▶ [Extracted text]:
:::::

Tuesday, July 9, 2013

THE NIGHT THE DOODLE-BUGS CAME


One evening toward the end of May, 1944, a column of Army trucks roared into our school grounds. Within hours a whole infantry regiment, its cheerful, foul-mouthed soldiery and their vehicles, weapons and supplies had taken over the grassy spaces around the school’s ancient stone residences, classrooms, library and gymnasium. For several days, while the school tried to conduct its business as usual, the troops were hidden under trees and out in the open under camouflage netting.
         More soldiers poured into the county on their way south to the coastal towns in Kent and Sussex, bordering on the English Channel. There was no doubt about it -- the invasion of Europe was coming!  For us, in our early teens, it was all a schoolboy dream. Friendly fighter planes swooped and dived over our heads, while tanks, armored cars, anti-aircraft guns and field artillery rolled through the village streets. The summer term at school had begun, but it was too hard to concentrate on dreary Latin and chemistry and algebra when there were such distractions on our very doorstep.

:::::

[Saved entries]
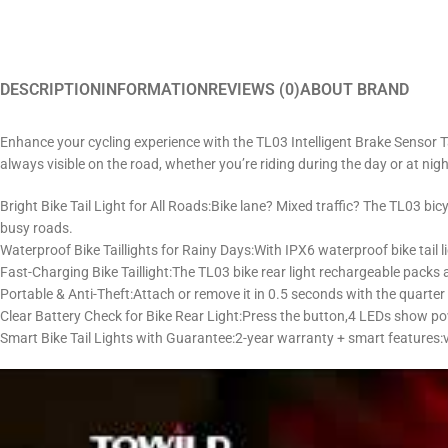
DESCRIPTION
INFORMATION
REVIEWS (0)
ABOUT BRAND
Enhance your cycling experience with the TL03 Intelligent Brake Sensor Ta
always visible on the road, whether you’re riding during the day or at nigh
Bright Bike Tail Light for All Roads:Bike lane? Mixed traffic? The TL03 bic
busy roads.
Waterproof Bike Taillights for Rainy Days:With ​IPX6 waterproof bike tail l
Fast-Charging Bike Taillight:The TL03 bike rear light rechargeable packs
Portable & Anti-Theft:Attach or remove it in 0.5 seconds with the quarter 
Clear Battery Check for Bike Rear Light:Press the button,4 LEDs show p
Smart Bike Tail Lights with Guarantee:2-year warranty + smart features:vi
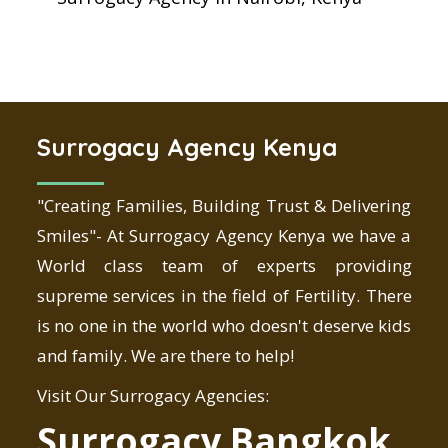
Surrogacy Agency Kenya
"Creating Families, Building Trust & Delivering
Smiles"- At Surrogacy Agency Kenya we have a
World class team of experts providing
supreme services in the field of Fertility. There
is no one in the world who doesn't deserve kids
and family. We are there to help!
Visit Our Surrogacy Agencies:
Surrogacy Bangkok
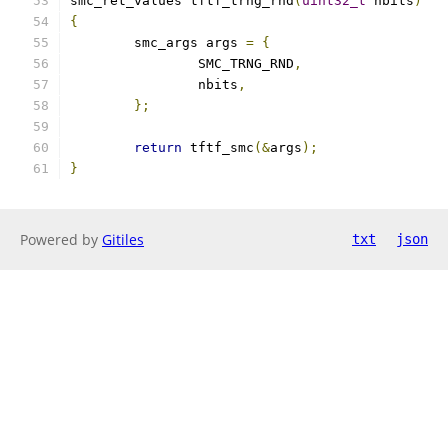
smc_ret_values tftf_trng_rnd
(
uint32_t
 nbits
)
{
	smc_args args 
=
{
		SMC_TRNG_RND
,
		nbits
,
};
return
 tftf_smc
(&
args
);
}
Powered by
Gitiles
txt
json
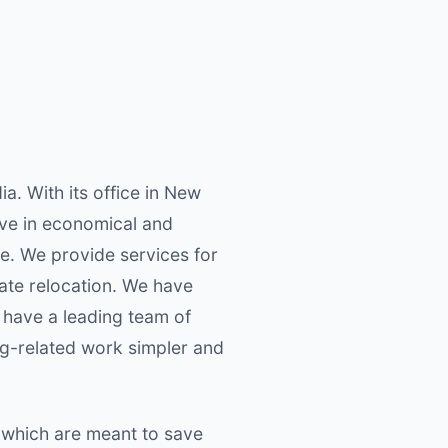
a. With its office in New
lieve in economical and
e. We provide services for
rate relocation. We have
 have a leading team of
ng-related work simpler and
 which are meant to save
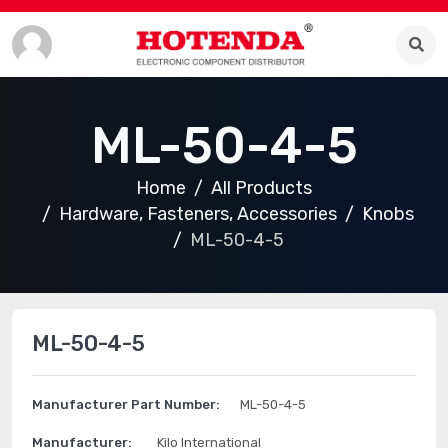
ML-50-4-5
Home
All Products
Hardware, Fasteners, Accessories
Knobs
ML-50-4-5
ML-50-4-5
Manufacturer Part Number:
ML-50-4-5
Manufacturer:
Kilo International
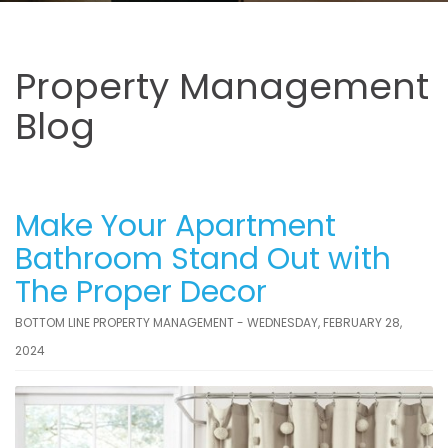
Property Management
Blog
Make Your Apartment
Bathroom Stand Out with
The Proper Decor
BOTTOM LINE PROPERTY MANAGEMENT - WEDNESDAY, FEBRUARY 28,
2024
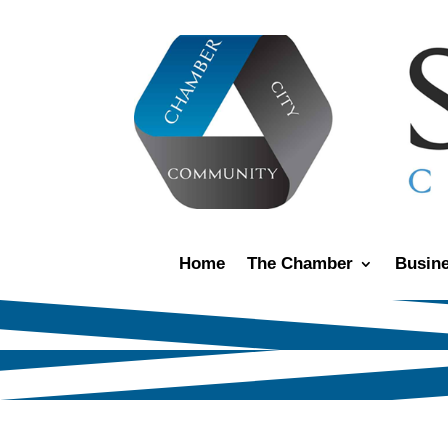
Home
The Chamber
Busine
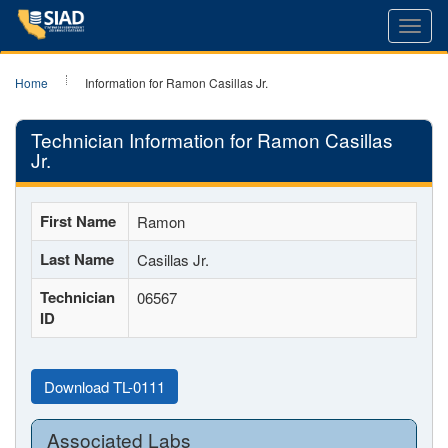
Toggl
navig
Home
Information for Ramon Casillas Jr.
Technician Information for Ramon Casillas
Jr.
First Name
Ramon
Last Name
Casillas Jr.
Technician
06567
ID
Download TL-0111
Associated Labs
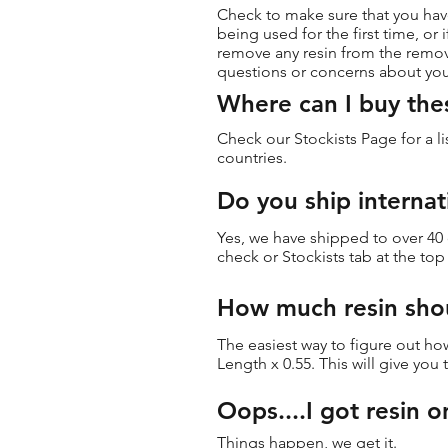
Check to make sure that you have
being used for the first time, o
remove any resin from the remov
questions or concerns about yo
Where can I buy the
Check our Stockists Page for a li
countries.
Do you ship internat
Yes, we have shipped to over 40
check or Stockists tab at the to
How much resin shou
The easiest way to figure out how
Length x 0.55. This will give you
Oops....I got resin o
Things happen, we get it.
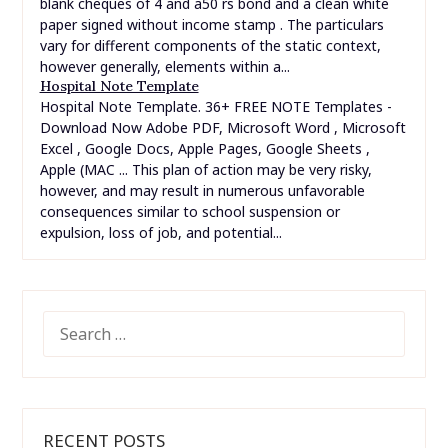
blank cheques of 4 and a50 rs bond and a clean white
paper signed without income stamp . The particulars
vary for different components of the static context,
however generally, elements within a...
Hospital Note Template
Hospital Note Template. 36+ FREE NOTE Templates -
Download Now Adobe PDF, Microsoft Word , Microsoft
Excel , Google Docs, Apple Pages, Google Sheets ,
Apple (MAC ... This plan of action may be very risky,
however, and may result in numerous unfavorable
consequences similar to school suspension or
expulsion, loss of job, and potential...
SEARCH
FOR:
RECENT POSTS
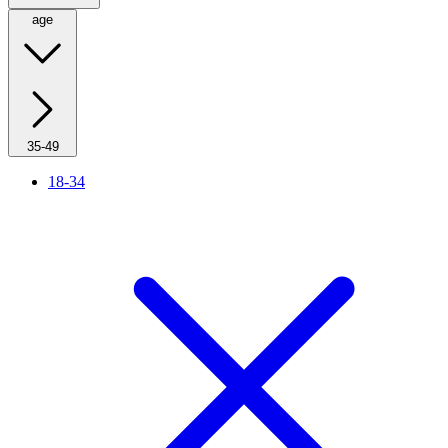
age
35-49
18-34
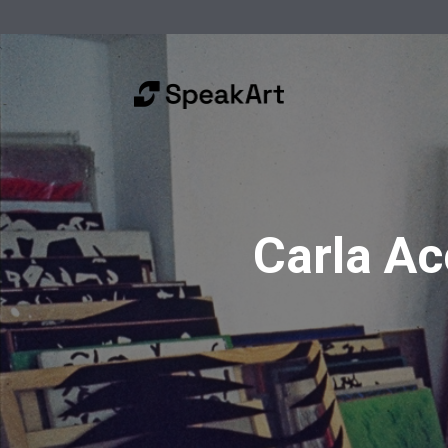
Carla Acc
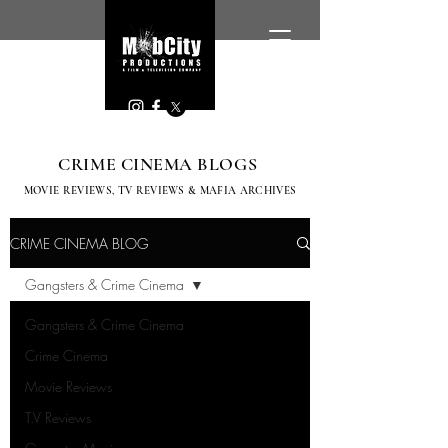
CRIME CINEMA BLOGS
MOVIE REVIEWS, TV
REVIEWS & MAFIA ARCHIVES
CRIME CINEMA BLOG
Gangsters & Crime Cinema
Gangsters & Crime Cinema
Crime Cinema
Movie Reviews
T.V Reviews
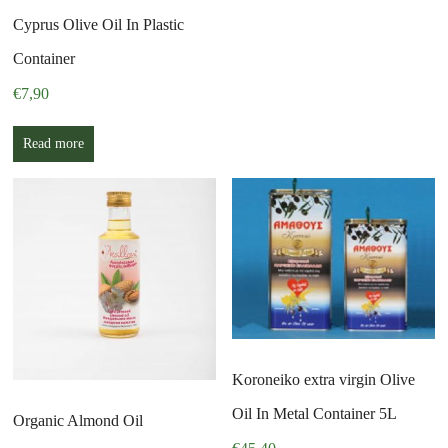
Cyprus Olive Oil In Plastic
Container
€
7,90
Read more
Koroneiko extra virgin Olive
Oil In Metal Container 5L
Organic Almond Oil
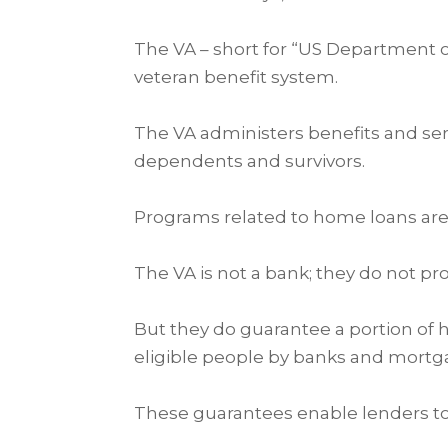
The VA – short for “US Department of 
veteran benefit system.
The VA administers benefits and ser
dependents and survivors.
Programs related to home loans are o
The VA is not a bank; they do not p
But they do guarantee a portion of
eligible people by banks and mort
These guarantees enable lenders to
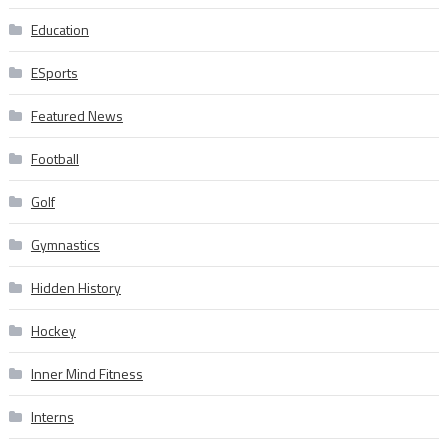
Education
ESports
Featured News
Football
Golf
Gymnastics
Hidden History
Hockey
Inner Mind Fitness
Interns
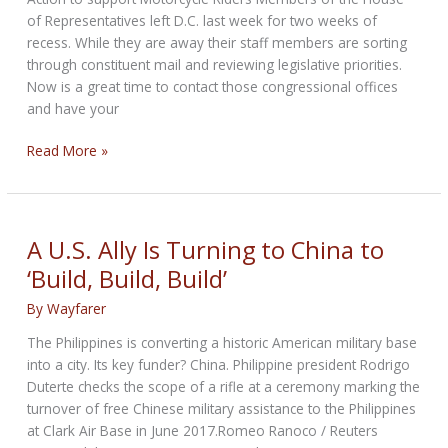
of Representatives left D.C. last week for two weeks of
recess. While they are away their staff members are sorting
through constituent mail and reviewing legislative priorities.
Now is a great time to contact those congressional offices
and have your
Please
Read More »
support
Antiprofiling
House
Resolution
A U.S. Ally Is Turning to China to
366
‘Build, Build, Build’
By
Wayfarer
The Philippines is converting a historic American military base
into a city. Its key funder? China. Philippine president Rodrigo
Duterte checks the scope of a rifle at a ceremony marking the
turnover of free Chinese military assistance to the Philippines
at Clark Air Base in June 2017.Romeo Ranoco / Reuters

:::::

▶ [Exercises to complete]:
**1)** Retype the saved entries from their start through the line containing "Smart Bike Tail", without the pictures.
**2)** Extend the wartime school memoir, picking up after its final sentence.
The saved entries have no connection to the text.

▶ [Task responses]:
**1)**
DESCRIPTION
INFORMATION
REVIEWS (0)
ABOUT BRAND
Enhance your cycling experience with the TL03 Intelligent Brake Sensor Ta
always visible on the road, whether you’re riding during the day or at nigh
Bright Bike Tail Light for All Roads:Bike lane? Mixed traffic? The TL03 bic
busy roads.
Waterproof Bike Taillights for Rainy Days:With ​IPX6 waterproof bike tail l
Fast-Charging Bike Taillight:The TL03 bike rear light rechargeable packs
Portable & Anti-Theft:Attach or remove it in 0.5 seconds with the quarter 
Clear Battery Check for Bike Rear Light:Press the button,4 LEDs show p
Smart Bike Tail Lights with Guarantee:2-year warranty + smart features:vi

**2)**
         Then, in the first few days of June we woke to find the troops gone and shortly afterward, on June 6, BBC radio news announced the invasion of Normandy. Suddenly the war seemed far away, though we were well within range of German fighters and dive-bombers. But the Luftwaffe stayed away from us for the rest of that month, otherwise engaged by the D-Day beachheads. Instead, a few weeks later, we encountered the first of Hitler’s most terrifying secret weapons, 8,500 of which rained down on London and its surrounding counties, killing about 9,000 civilians.
         It was late at night when they came for the first time. They flew out of the southeast, low over the school buildings, with rowdy, rattling jet engines like huge, poorly silenced motorbikes, and tongues of flame belching from their tails.  In our dormitories we hung out the windows, craning to see them as they careered overhead. No grown-ups came to reassure us, and we had no idea what these noisy, mysterious craft were. Of one thing we were sure, they were hostile.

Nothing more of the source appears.